В то время у меня уже появились первые книжки с крупным шрифтом и ярко раскрашенными цветными картинками. Отец, сам читавший по складам, покупал их мне, бывая в городе, и обнаруживал удивительно верный вкус при их выборе.
Их читали мне вслух отец и более бойкая в грамоте мать. Я слово в слово запоминал многое из читанного. А потом раскрылась передо мной чудесная тайма букв, и я стал незаметно читать сам.
И вот в соединении с первыми практическими уроками по растениеводству запомнилась мне одна веселая сказка о том, как на огороде, на самом солнцепеке между овощами разгорелся спор – кто полезнее и всех дружнее человеку. Редька старалась доказать своим соседям по грядке, что она самая родовитая, полезная и нужная.
Долго длился спор, каждый рассказывал о своих заслугах перед человеком. Болтливая редька, хваставшая своей родословной, была посрамлена: пришел огородник, вырвал ее из земли и, так как она оказалась в середине пустой, выкинул с огорода за изгородь.
Выращивая в плошках огуречную, томатную и прочую рассаду, пересаживая растения в парники, я обращался с ними, как с живыми героями этой сказки, отдавая предпочтение то одному, то другому, но только не «болтливой» редьке.
Не обошлось и без огорчений на первом отцовском факультете по растениеводству. Однажды утром я подошел к плошкам, и сердце мое похолодело: в одной из них, где только вчера взошли какие-то диковинные корнишоны, земля была перекопана, всходы исковерканы, перемешаны с землей.
В первую минуту я не мог понять, что произошло. Мной овладели ужас и жалость.
Давно, со дня смерти братьев, я не плакал так горько. Отец и мать утешали меня и переглядывались. Я готов был заподозрить их в каком-то тайном преступном сговоре, как вдруг взгляд мой упал на лениво растянувшегося на припечке кота Тишку. Мою догадку подтвердил едкий запах, идущий от изрытой земли. Отец и мать поняли все, конечно, раньше, но молчали.
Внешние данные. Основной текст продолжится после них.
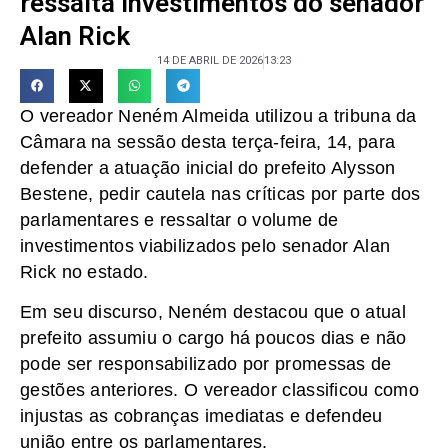
ressalta investimentos do senador
Alan Rick
14 DE ABRIL DE 2026
13:23
O vereador Neném Almeida utilizou a tribuna da
Câmara na sessão desta terça-feira, 14, para
defender a atuação inicial do prefeito Alysson
Bestene, pedir cautela nas críticas por parte dos
parlamentares e ressaltar o volume de
investimentos viabilizados pelo senador Alan
Rick no estado.
Em seu discurso, Neném destacou que o atual
prefeito assumiu o cargo há poucos dias e não
pode ser responsabilizado por promessas de
gestões anteriores. O vereador classificou como
injustas as cobranças imediatas e defendeu
união entre os parlamentares.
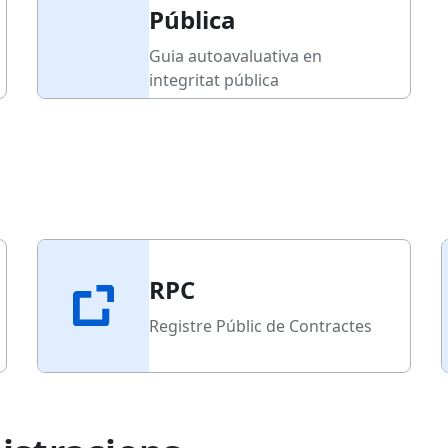
Pública
Guia autoavaluativa en
integritat pública
RPC
Registre Públic de Contractes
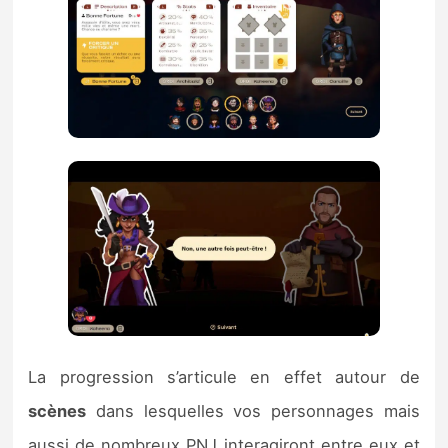
La progression s’articule en effet autour de
scènes
dans lesquelles vos personnages mais
aussi de nombreux PNJ interagiront entre eux et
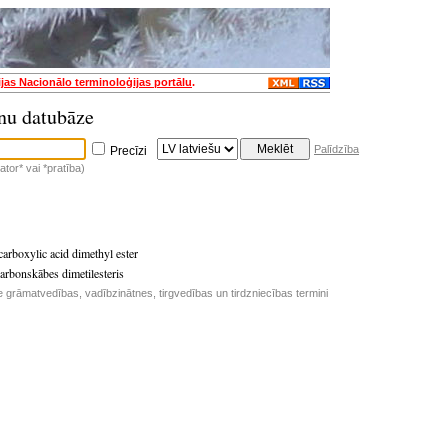
ijas Nacionālo terminoloģijas portālu
.
nu datubāze
Palīdzība
Precīzi
tor* vai *pratība)
carboxylic acid dimethyl ester
arbonskābes dimetilesteris
e grāmatvedības, vadībzinātnes, tirgvedības un tirdzniecības termini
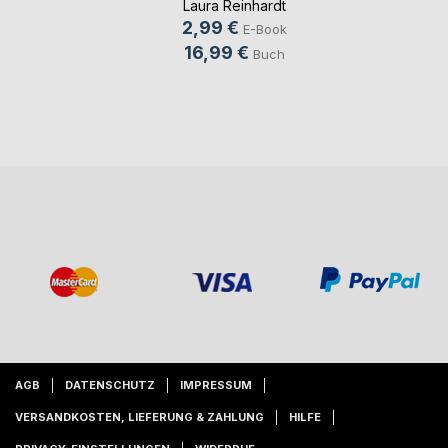
Laura Reinhardt
2,99 €
E-Book
16,99 €
Buch
AGB
DATENSCHUTZ
IMPRESSUM
VERSANDKOSTEN, LIEFERUNG & ZAHLUNG
HILFE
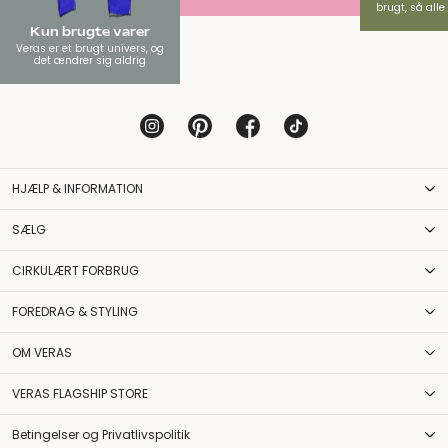
brugt, så all
Kun brugte varer
Veras er et brugt univers, og
det ændrer sig aldrig
HJÆLP & INFORMATION
SÆLG
CIRKULÆRT FORBRUG
FOREDRAG & STYLING
OM VERAS
VERAS FLAGSHIP STORE
Betingelser og Privatlivspolitik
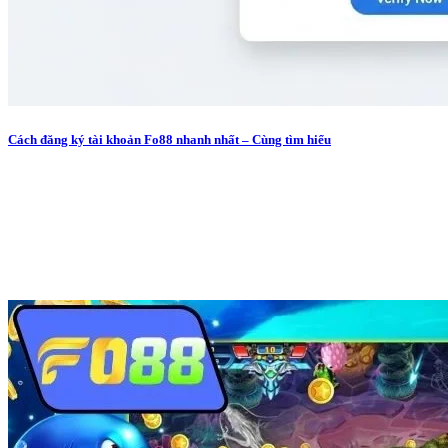
Cách đăng ký tài khoản Fo88 nhanh nhất – Cùng tìm hiểu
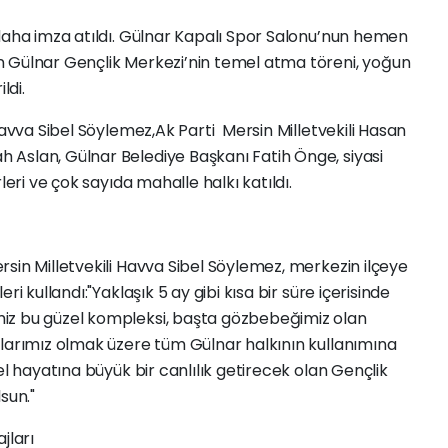
 daha imza atıldı. Gülnar Kapalı Spor Salonu’nun hemen
 Gülnar Gençlik Merkezi’nin temel atma töreni, yoğun
ldi.
Havva Sibel Söylemez,Ak Parti Mersin Milletvekili Hasan
Aslan, Gülnar Belediye Başkanı Fatih Önge, siyasi
leri ve çok sayıda mahalle halkı katıldı.
sin Milletvekili Havva Sibel Söylemez, merkezin ilçeye
i kullandı:"Yaklaşık 5 ay gibi kısa bir süre içerisinde
iz bu güzel kompleksi, başta gözbebeğimiz olan
nlarımız olmak üzere tüm Gülnar halkının kullanımına
el hayatına büyük bir canlılık getirecek olan Gençlik
sun."
jları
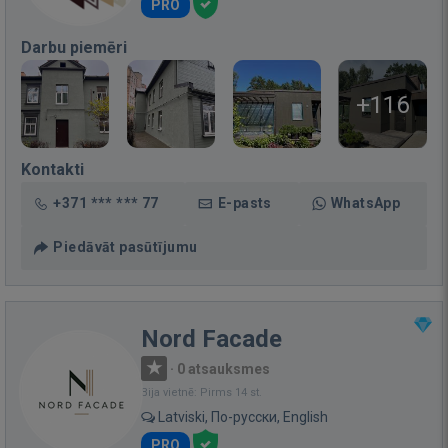
PRO
Darbu piemēri
+116
Kontakti
+371 *** *** 77
E-pasts
WhatsApp
Piedāvāt pasūtījumu
Nord Facade
·
0 atsauksmes
Bija vietnē: Pirms 14 st.
Latviski, По-русски, English
PRO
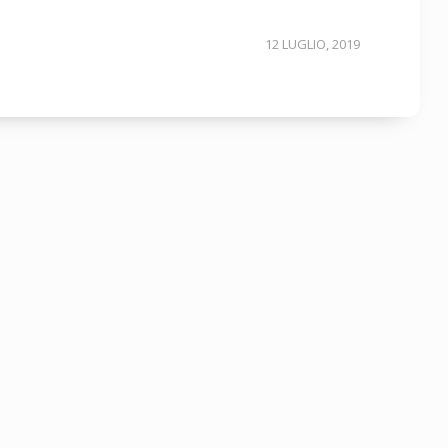
12 LUGLIO, 2019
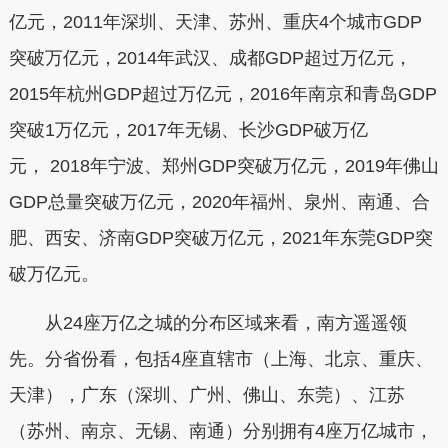
亿元，2011年深圳、天津、苏州、重庆4个城市GDP
突破万亿元，2014年武汉、成都GDP超过万亿元，
2015年杭州GDP超过万亿元，2016年南京和青岛GDP
突破1万亿元，2017年无锡、长沙GDP破万亿
元， 2018年宁波、郑州GDP突破万亿元，2019年佛山
GDP总量突破万亿元，2020年福州、泉州、南通、合
肥、西安、济南GDP突破万亿元，2021年东莞GDP突
破万亿元。
从24座万亿之城的分布区域来看，南方遥遥领
先。分省份看，包括4座直辖市（上海、北京、重庆、
天津），广东（深圳、广州、佛山、东莞）、江苏
（苏州、南京、无锡、南通）分别拥有4座万亿城市，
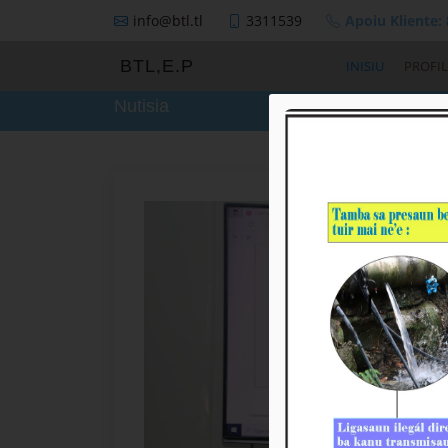
info@btl.tl
3311539
Apoiu Kliente:
BTL,E.P
INISIU
PROFIL
Nutisia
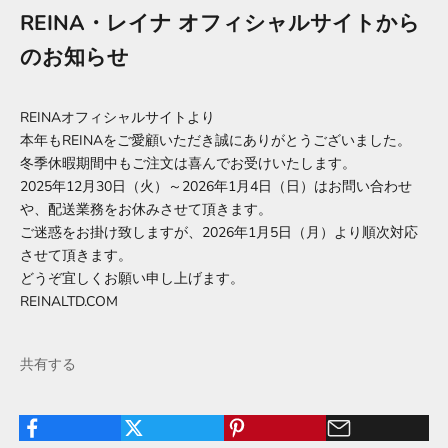
REINA・レイナ オフィシャルサイトから
のお知らせ
REINAオフィシャルサイトより
本年もREINAをご愛顧いただき誠にありがとうございました。
冬季休暇期間中もご注文は喜んでお受けいたします。
2025年12月30日（火）～2026年1月4日（日）はお問い合わせ
や、配送業務をお休みさせて頂きます。
ご迷惑をお掛け致しますが、2026年1月5日（月）より順次対応
させて頂きます。
どうぞ宜しくお願い申し上げます。
REINALTD.COM
共有する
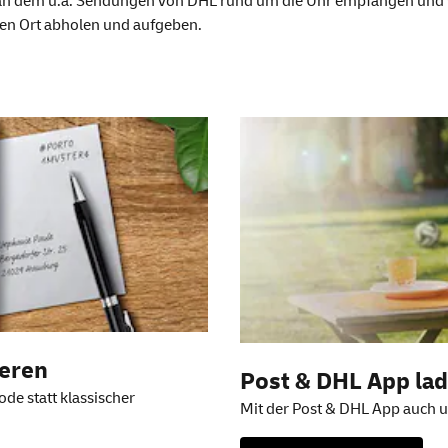
t, an dem u.a. Sendungen von DHL rund um die Uhr empfangen un
len Ort abholen und aufgeben.
en
ieren
Post & DHL
App
la
de statt klassischer
Mit der Post & DHL App auch u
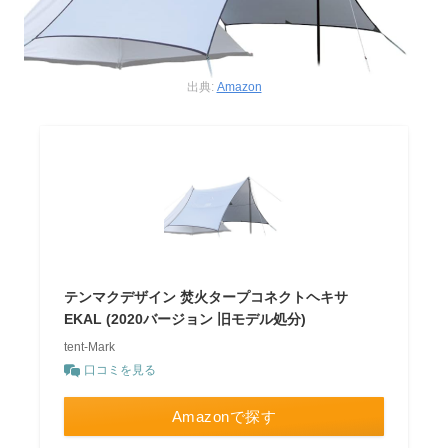
出典:
Amazon
テンマクデザイン 焚火タープコネクトヘキサ
EKAL (2020バージョン 旧モデル処分)
tent-Mark
口コミを見る
Amazonで探す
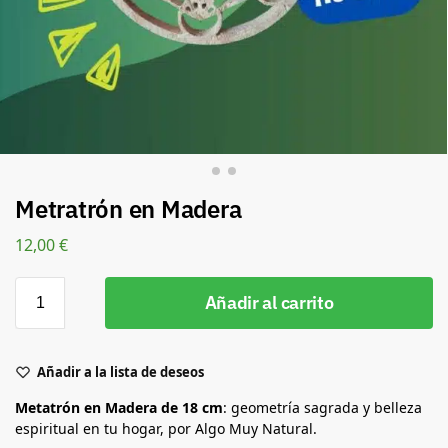
Metratrón en Madera
12,00
€
Añadir al carrito
Añadir a la lista de deseos
Metatrón en Madera de 18 cm
: geometría sagrada y belleza
espiritual en tu hogar, por Algo Muy Natural.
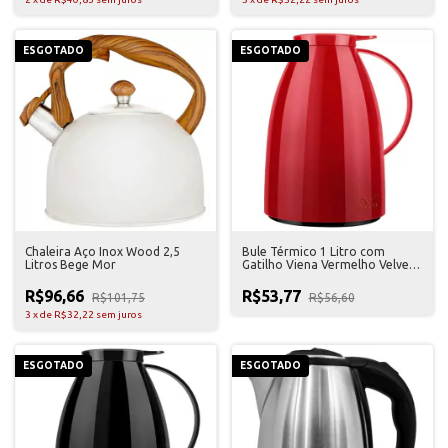
ESGOTADO
ESGOTADO
Chaleira Aço Inox Wood 2,5
Bule Térmico 1 Litro com
Litros Bege Mor
Gatilho Viena Vermelho Velvet
Invicta
R$96,66
R$53,77
R$101,75
R$56,60
3
x
de
R$32,22
sem juros
ESGOTADO
ESGOTADO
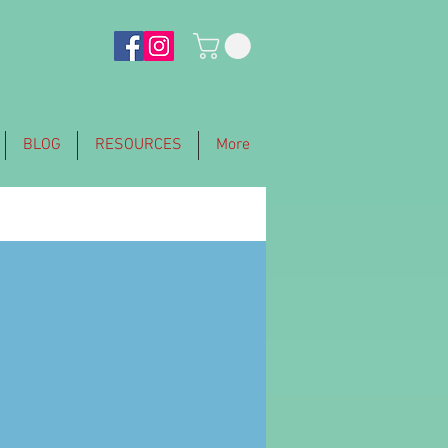
BLOG
RESOURCES
More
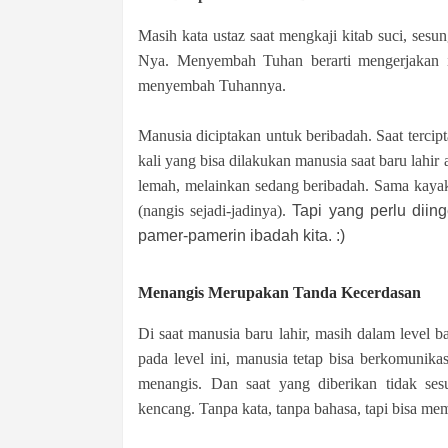
Masih kata ustaz saat mengkaji kitab suci, se
Nya. Menyembah Tuhan berarti mengerjakan i
menyembah Tuhannya.
Manusia diciptakan untuk beribadah. Saat tercipt
kali yang bisa dilakukan manusia saat baru lahir
lemah, melainkan sedang beribadah. Sama kaya
(nangis sejadi-jadinya).
Tapi yang perlu diin
pamer-pamerin ibadah kita. :)
Menangis Merupakan Tanda Kecerdasan
Di saat manusia baru lahir, masih dalam level
pada level ini, manusia tetap bisa berkomunikas
menangis. Dan saat yang diberikan tidak ses
kencang. Tanpa kata, tanpa bahasa, tapi bisa me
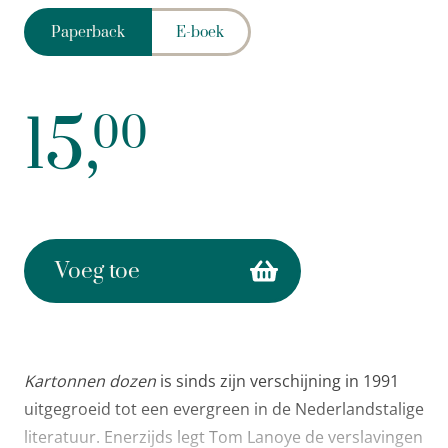
Paperback
E-boek
15,
00
Voeg toe
Kartonnen dozen
is sinds zijn verschijning in 1991
uitgegroeid tot een evergreen in de Nederlandstalige
literatuur. Enerzijds legt Tom Lanoye de verslavingen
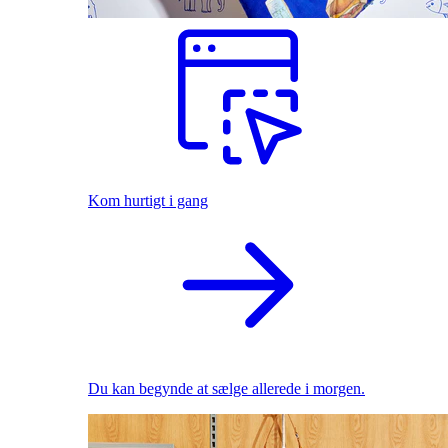
Kom hurtigt i gang
Du kan begynde at sælge allerede i morgen.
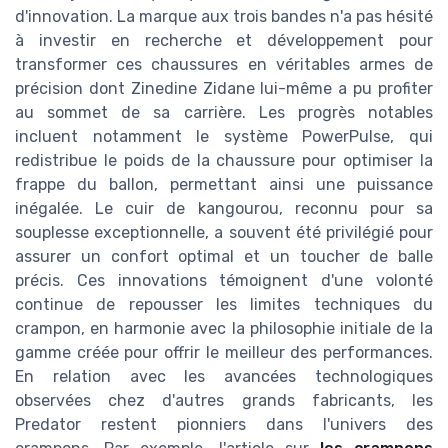
d'innovation. La marque aux trois bandes n'a pas hésité
à investir en recherche et développement pour
transformer ces chaussures en véritables armes de
précision dont Zinedine Zidane lui-même a pu profiter
au sommet de sa carrière. Les progrès notables
incluent notamment le système PowerPulse, qui
redistribue le poids de la chaussure pour optimiser la
frappe du ballon, permettant ainsi une puissance
inégalée. Le cuir de kangourou, reconnu pour sa
souplesse exceptionnelle, a souvent été privilégié pour
assurer un confort optimal et un toucher de balle
précis. Ces innovations témoignent d'une volonté
continue de repousser les limites techniques du
crampon, en harmonie avec la philosophie initiale de la
gamme créée pour offrir le meilleur des performances.
En relation avec les avancées technologiques
observées chez d'autres grands fabricants, les
Predator restent pionniers dans l'univers des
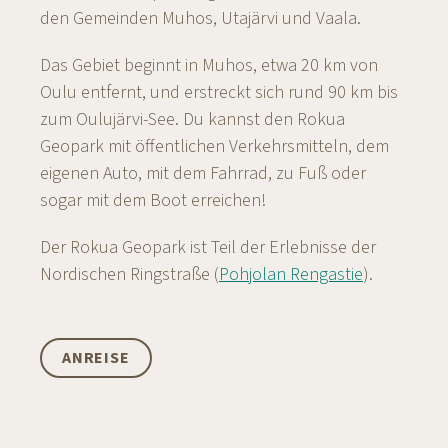
den Gemeinden Muhos, Utajärvi und Vaala.
Das Gebiet beginnt in Muhos, etwa 20 km von
Oulu entfernt, und erstreckt sich rund 90 km bis
zum Oulujärvi-See. Du kannst den Rokua
Geopark mit öffentlichen Verkehrsmitteln, dem
eigenen Auto, mit dem Fahrrad, zu Fuß oder
sogar mit dem Boot erreichen!
Der Rokua Geopark ist Teil der Erlebnisse der
Nordischen Ringstraße (
Pohjolan Rengastie
).
ANREISE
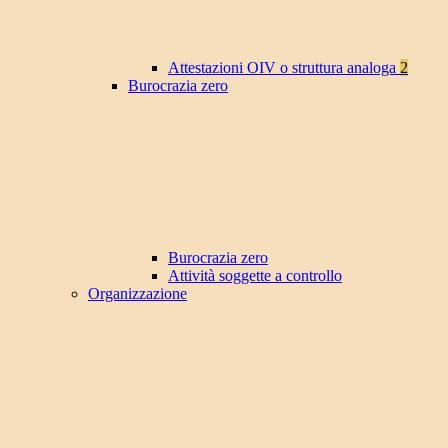
Attestazioni OIV o struttura analoga
2
Burocrazia zero
Burocrazia zero
Attività soggette a controllo
Organizzazione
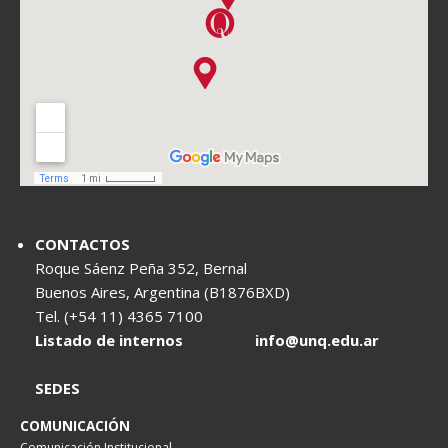
CONTACTOS
Roque Sáenz Peña 352, Bernal
Buenos Aires, Argentina (B1876BXD)
Tel. (+54 11) 4365 7100
Listado de internos
info@unq.edu.ar
SEDES
COMUNICACIÓN
Comunicación Institucional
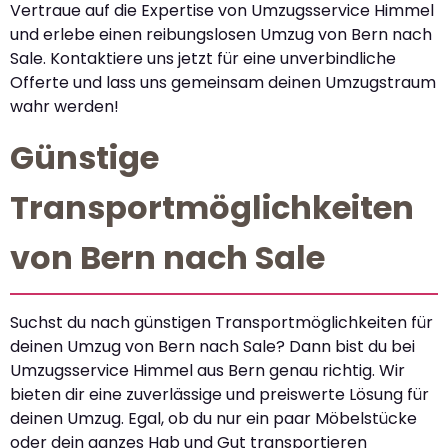
Vertraue auf die Expertise von Umzugsservice Himmel
und erlebe einen reibungslosen Umzug von Bern nach
Sale. Kontaktiere uns jetzt für eine unverbindliche
Offerte und lass uns gemeinsam deinen Umzugstraum
wahr werden!
Günstige
Transportmöglichkeiten
von Bern nach Sale
Suchst du nach günstigen Transportmöglichkeiten für
deinen Umzug von Bern nach Sale? Dann bist du bei
Umzugsservice Himmel aus Bern genau richtig. Wir
bieten dir eine zuverlässige und preiswerte Lösung für
deinen Umzug. Egal, ob du nur ein paar Möbelstücke
oder dein ganzes Hab und Gut transportieren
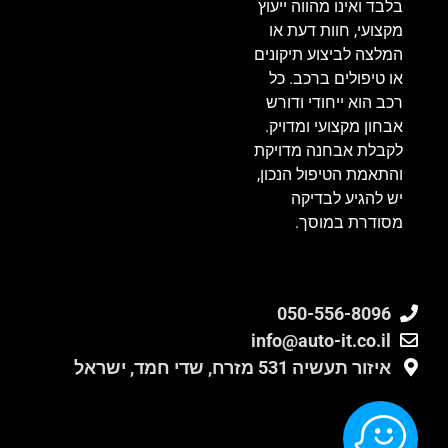
בלבד ואינו מהווה ייעוץ
מקצועי, חוות דעת או
המלצה לביצוע תיקונים
או טיפולים ברכב. כל
רכב הוא ייחודי ודורש
אבחון מקצועי ומדויק.
לקבלת אבחנה מדויקת
והתאמת הטיפול הנכון,
יש להגיע לבדיקה
מסודרת במוסך.
050-556-8096
info@auto-it.co.il
איזור תעשיה 531 מזרח, שדי חמד, ישראל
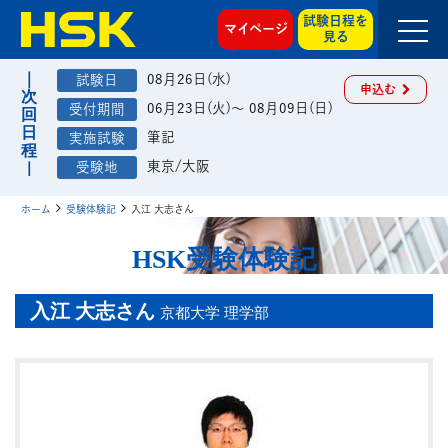
試験日程を
マイページ
見る
08月26日(水)
申込む
06月23日(火)～ 08月09日(日)
筆記
東京/大阪
ホーム
受験体験記
入江 大志さん
HSK受験体験記
入江 大志さん
京都大学 理学部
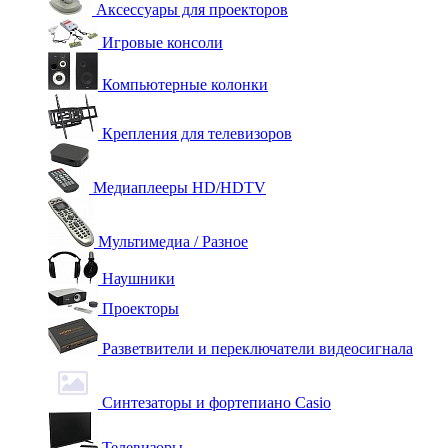
Аксессуары для проекторов
Игровые консоли
Компьютерные колонки
Крепления для телевизоров
Медиаплееры HD/HDTV
Мультимедиа / Разное
Наушники
Проекторы
Разветвители и переключатели видеосигнала
Синтезаторы и фортепиано Casio
Телевизоры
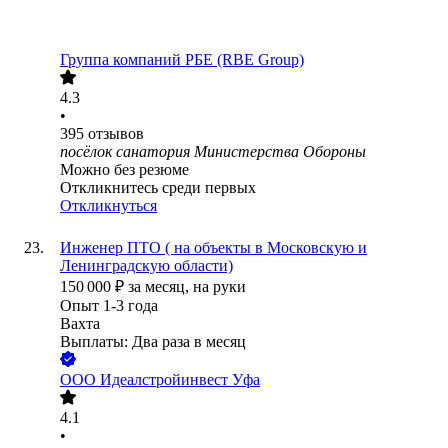
Группа компаний РБЕ (RBE Group)
4.3
•
395
отзывов
посёлок санатория Министерства Обороны
Можно без резюме
Откликнитесь среди первых
Откликнуться
Инженер ПТО ( на объекты в Московскую и
Ленинградскую области)
150 000
₽
за месяц,
на руки
Опыт 1-3 года
Вахта
Выплаты: Два раза в месяц
ООО
Идеалстройинвест Уфа
4.1
•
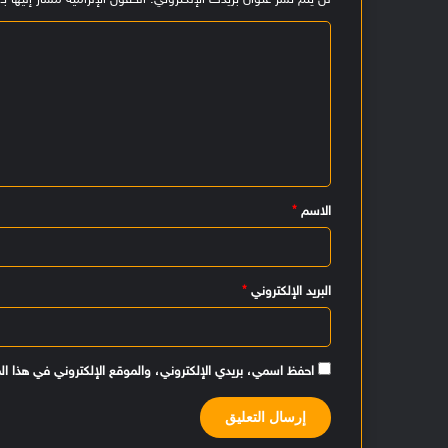
لن يتم نشر عنوان بريدك الإلكتروني.
الحقول الإلزامية مشار إليها بـ
ا
ل
ت
ع
ل
ي
الاسم
*
ق
*
البريد الإلكتروني
*
احفظ اسمي، بريدي الإلكتروني، والموقع الإلكتروني في هذا ال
Невежество и коварство этого гнусного зверя, которого я любил не меньше, сразило меня. Я заревел, но уже не от жалости к погибшим росткам, а от ярости. Мне захотелось схватить подлого кота за хвост и трахнуть головой об угол печки, как это делал отец со шкодливыми хорьками и крысами, но слезы точно обессилили меня: я стоял, беспомощно опустив руки.
А Тишка, почуяв недоброе, подозрительно открыл сладко прижмуренные глаза, хотел было потянуться, но тут руки матери схватили его за уши и под жалобное мяуканье и злобное шипение стали тыкать носом в плошку.
– Знай, куда пакостить, знай, паршивец, – приговаривала мать.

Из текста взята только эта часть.